Objectives: To determine the effect of IgG2 opsonization on internalization of HIV-1 virus-like particles (VLPs) by monocytes and to determine the effect of gp120 glycosylation on IgG subclass binding.
Design: Fc-Fcγ receptor (FcγR) interactions are important in antibody-mediated protection from lentivirus infection. Such interactions are influenced by IgG subclass, with IgG2 having low affinity to most FcγRs. We determined the impact of IgG2 on internalization of antibody-opsonized VLPs. It is also known that gp120 glycans affect the binding and function of anti-gp120 antibodies. We determined whether binding of each IgG subclass to recombinant gp120 (rgp120) was similarly impacted by gp120 glycosylation.
Methods: Green fluorescent protein (GFP) containing VLPs were opsonized with IgG and IgG2-depleted IgG from individuals vaccinated with rgp120 during the Vax004 vaccine trial. Opsonized VLPs were incubated with peripheral blood mononuclear cells from healthy donors (n = 46), and percentages of GFP+ monocytes were determined by flow cytometry. IgG subclass binding of pooled and individual sera to rgp120 and to deglycosylated (PNGase-treated) rgp120 was determined by ELISA.

**Data records:**
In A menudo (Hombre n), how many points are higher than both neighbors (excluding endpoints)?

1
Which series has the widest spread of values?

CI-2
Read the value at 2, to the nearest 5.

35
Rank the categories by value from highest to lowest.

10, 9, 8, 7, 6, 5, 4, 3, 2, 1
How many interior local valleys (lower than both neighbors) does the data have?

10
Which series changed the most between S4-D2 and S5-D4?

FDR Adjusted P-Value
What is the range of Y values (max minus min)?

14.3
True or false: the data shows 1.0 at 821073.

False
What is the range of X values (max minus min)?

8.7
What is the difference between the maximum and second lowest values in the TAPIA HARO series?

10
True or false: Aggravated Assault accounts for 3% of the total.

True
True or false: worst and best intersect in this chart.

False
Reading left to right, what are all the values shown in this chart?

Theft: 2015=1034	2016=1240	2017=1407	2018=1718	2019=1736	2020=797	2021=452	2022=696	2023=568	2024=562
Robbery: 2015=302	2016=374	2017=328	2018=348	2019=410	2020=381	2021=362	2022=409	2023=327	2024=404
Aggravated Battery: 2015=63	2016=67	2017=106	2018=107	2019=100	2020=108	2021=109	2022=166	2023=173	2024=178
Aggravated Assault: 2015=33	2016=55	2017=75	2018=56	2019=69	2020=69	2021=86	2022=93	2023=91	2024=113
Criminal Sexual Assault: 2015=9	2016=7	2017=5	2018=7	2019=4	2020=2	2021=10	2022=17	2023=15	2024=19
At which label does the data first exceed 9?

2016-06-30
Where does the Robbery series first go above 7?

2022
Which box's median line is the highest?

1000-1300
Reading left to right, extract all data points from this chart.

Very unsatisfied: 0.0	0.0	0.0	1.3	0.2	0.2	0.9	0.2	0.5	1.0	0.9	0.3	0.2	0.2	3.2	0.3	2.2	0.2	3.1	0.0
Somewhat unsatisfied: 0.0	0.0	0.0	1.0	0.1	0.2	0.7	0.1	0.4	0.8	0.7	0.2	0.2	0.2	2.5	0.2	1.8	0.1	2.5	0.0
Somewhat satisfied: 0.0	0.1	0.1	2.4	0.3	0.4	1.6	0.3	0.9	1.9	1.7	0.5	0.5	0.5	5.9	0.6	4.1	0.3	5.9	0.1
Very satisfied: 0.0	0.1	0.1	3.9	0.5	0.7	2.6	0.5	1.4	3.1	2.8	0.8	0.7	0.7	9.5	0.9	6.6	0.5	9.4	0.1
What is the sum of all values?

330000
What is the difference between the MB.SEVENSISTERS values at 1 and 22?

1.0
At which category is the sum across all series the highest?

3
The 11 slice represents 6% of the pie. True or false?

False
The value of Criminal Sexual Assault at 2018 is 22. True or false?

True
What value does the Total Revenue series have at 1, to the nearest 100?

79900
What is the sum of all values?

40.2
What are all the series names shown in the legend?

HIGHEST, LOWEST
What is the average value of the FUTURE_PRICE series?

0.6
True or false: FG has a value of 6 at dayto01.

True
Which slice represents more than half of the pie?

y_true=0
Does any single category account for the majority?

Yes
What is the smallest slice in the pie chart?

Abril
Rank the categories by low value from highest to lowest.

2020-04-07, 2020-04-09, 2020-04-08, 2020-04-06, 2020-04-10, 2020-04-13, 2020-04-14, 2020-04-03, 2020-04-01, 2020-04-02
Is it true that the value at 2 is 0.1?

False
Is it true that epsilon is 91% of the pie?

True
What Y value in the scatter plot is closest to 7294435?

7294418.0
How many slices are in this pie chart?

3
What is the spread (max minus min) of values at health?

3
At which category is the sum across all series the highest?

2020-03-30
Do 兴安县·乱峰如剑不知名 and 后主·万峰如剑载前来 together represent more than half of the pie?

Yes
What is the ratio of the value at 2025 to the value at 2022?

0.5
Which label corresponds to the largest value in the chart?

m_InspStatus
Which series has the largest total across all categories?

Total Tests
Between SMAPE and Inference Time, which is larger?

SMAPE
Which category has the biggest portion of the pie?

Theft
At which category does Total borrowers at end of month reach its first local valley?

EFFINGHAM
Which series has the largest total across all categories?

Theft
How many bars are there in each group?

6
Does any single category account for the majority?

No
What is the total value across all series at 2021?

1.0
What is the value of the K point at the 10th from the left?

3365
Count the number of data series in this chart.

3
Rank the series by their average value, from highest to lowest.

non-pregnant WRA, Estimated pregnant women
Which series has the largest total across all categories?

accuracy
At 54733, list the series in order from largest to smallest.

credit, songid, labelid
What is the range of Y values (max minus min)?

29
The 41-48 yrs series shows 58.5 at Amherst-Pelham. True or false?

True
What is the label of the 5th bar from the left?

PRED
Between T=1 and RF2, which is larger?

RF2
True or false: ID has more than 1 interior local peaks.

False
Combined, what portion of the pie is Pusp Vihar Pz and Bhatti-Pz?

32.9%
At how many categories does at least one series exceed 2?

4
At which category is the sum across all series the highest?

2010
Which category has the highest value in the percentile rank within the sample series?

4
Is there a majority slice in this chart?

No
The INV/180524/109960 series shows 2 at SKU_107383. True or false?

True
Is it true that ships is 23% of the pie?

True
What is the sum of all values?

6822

**Goal of the exercise:** Please copy the stretch of the HIV-1 abstract from "Methods: Green fluorescent" through "determined by ELISA.", swapping "flow cytometry" for "fluorescence microscopy". The listing has no connection to the abstract.

**Result for this exercise:**
Methods: Green fluorescent protein (GFP) containing VLPs were opsonized with IgG and IgG2-depleted IgG from individuals vaccinated with rgp120 during the Vax004 vaccine trial. Opsonized VLPs were incubated with peripheral blood mononuclear cells from healthy donors (n = 46), and percentages of GFP+ monocytes were determined by fluorescence microscopy. IgG subclass binding of pooled and individual sera to rgp120 and to deglycosylated (PNGase-treated) rgp120 was determined by ELISA.